Friday, December 11, 2015

1966 Peel Trident


dek
Bruce Weiner Microcar Museum

Less a car than a 5th-grade science project on seed germination, the Peel Trident was designed and built on the Isle of Man in the 1960s for reasons as yet undetermined, kind of like Stonehenge. The Trident was the evolution of the P-50, which at 4-ft., 2-in. in length could justify its claim as the world's smallest car, or fastest barstool. The Trident is a good example of why all those futuristic bubbletop cars of GM's Motorama period would never work: The sun would cook you alive under the Plexiglas. We in the car business call the phenomenon "solar gain." You have to love the heroic name: Trident! More like Doofus on the half-shell.

1961 Corvair


dek
www.swankpad.org

Rear-engine cars are fun to drive and even more fun to crash.
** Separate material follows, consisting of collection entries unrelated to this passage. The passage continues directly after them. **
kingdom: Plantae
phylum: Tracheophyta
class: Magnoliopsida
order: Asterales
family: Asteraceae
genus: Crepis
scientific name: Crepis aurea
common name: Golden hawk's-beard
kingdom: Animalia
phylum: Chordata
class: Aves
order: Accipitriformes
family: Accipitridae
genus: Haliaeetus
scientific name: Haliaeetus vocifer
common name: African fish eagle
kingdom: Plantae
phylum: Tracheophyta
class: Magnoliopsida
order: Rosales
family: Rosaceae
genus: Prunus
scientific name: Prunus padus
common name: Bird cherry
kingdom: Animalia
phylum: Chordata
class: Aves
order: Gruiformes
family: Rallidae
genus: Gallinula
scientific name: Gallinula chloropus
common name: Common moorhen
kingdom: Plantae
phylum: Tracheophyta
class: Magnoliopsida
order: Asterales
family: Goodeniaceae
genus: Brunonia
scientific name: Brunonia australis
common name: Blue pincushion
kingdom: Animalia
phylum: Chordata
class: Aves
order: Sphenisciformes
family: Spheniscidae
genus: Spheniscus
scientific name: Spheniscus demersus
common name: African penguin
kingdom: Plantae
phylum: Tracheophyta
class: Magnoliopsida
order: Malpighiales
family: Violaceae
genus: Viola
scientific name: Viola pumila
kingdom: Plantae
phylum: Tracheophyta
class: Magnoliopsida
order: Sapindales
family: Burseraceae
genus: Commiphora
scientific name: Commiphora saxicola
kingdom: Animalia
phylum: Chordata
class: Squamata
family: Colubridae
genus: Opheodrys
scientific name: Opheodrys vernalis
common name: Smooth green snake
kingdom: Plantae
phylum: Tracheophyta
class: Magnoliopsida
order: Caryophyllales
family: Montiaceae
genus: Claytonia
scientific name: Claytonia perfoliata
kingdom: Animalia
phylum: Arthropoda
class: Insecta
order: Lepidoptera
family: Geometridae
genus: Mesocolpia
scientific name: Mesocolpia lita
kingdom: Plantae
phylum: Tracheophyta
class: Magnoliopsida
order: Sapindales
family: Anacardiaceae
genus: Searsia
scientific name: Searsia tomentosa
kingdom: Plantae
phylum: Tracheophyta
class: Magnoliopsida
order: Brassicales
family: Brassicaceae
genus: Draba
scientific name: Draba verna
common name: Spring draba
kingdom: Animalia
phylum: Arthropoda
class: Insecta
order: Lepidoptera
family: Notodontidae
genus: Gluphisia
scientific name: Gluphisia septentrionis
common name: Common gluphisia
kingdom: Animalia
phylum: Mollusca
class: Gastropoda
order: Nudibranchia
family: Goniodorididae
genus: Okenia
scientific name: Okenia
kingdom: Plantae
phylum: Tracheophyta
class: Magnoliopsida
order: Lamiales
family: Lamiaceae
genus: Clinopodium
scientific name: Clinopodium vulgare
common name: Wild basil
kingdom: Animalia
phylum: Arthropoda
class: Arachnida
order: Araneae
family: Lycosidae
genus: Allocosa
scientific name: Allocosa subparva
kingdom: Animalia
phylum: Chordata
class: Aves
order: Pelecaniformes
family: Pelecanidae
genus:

While rear-engine packaging offers enormous advantages, putting the vehicle's heaviest component behind the rear axle gives cars a distinct tendency to spin out, sort of like an arrow weighted at the end. During World War II, Nazi officers in occupied Czechoslovakia were banned from driving the speedy rear-engined Tatras because so many had been killed behind the wheel. Chevrolet execs knew the Corvair — a lithe and lovely car with an air-cooled, flat-six in the back, a la the VW Beetle — was a handful, but they declined to spend the few dollars per car to make the swing-axle rear suspension more manageable. Ohhh, they came to regret that. Ralph Nader put the smackdown on GM in his book Unsafe at Any Speed, also noting that the Corvair's single-piece steering column could impale the driver in a front collision. Ouch! Meanwhile, the Corvair had other problems. It leaked oil like a derelict tanker. Its heating system tended to pump noxious fumes into the cabin. It was offered for a while with a gasoline-burner heater located in the front "trunk," a common but dangerously dumb accessory at the time. Even so, my family had a Corvair, white with red interior, and we loved it.